Don’t get into a flap if Hummingbird hits, says Searchmetrics

Don’t get into a flap if Hummingbird hits, says Searchmetrics

Travel firms which have taken a Google hit, or fear they are in danger of taking one, have been advised not to panic but react in an orderly way.

Travel firms which have taken a Google hit, or fear they are in danger of taking one, have been advised not to panic but react in an orderly way.

SEO specialist Searchmetrics, which revealed the extent of Expedia’s plummeting visibility on Google in January, says firms with bad links should expect to be hit.

But Tom Schuster, chief executive of the Berlin-based analytics software developer, said an orderly removal of suspect links would help not arouse suspicion.

And he said work to clean up websites should be taken as an opportunity by travel firms to review their whole SEO strategy and to make it a key board-level issue.

“SEO tactics have been seen as being quite technical.

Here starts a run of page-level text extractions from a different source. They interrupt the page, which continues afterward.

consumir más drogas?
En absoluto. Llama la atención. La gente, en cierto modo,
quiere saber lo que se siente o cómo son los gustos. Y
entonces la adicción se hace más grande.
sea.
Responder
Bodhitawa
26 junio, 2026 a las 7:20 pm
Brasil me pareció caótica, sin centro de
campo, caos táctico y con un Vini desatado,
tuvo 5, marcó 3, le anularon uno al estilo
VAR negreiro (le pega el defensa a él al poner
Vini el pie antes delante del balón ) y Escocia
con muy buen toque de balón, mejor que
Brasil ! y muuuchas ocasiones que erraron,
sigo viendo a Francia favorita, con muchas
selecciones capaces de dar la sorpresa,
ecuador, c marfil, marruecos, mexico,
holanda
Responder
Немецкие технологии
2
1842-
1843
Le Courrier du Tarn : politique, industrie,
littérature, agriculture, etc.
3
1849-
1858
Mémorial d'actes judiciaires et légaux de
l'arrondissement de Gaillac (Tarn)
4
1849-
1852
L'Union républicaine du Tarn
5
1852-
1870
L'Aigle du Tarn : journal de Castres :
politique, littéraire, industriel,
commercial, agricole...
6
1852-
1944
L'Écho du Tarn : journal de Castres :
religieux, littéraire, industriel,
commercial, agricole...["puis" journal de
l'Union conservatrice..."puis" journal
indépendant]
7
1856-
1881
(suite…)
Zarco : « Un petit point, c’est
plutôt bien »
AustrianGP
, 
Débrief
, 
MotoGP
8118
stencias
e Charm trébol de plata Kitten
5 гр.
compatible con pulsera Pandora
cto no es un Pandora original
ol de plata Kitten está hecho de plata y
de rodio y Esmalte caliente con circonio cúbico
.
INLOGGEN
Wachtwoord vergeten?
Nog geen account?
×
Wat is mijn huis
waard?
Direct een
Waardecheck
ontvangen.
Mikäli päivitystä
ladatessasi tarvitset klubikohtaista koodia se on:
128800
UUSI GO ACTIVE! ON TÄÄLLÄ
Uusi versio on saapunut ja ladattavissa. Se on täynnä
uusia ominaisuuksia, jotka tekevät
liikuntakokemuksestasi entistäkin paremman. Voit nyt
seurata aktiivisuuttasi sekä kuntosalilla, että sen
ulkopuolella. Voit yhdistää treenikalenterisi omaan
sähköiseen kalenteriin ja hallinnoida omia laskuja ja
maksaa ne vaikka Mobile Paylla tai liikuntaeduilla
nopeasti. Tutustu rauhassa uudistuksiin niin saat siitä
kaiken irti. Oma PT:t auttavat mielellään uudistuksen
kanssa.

But certainly in travel, because it’s highly dependent on generating leads and conversions through websites, it’s critical.

“What Expedia showed us is you can lose a vast amount of market capitalisation and a vast amount of profit if you get hit.

“In the past you would ask your SEO expert to give you some technical gobbledeygook and you were no better off.

“Today it’s imperative that the board asks some business critical questions: are we at risk? Is our site optimised?

“The senior management should set business goals for what is expected from the website in terms of performance improvement.

“We show relative market share, how your competitors are ranking and what their movement has been and express this in business terms.”

Searchmetrics says Google is ramping up its ‘war on spam’ and its latest Hummingbird Algorithm update targeting spammy links is what Expedia is thought to have fallen foul of.

The search engine is considered to be getting better at identifying irrelevant or unhelpful content as it gets more sophisticated in its use of semantics and determining intent.

So Searchmetrics says it’s vital that travel firms create website pages that are designed to answer browsers’ questions in terms of what stage of the buying cycle they are at.

Serving up deals to a potential customer who is clearly just at the start of their research process is, therefore, not going to work.

And websites should focus on the quality and content of their links to provide answers to those questions while keeping content fresh.

Schuster said this evolving approach by Google potentially favours the small specialist; however, the search engine continues to favour the better known brands.

Although the impact of being penalised by Google is potential devastating, Schuster advised firms not to overreact.

“The wrong thing to do if you get hit by a penalty is to get rid of everything as soon as possible. You need to get an expert in to help you.

“If you discover you have a problem but you have not been found out yet you should go about it in an orderly way removing the bad links.

“You should not get rid of them all straight away because that is going to awaken Google to the fact you have a problem.

“It’s not about getting rid of links, it’s getting links you earn rather than build. We know what direction Google is moving in.

“What they have done is penalise quantity – it’s still important but quality is essential.”

Searchmetrics says it has vast quantities of its own historic data which its customers use to devise SEO strategies and measure them against the performance of competitors.

Its multilingual Software as a Service (Saas) suite of products analyses every search engine in the world and offers insights into keyword, domain and links performance.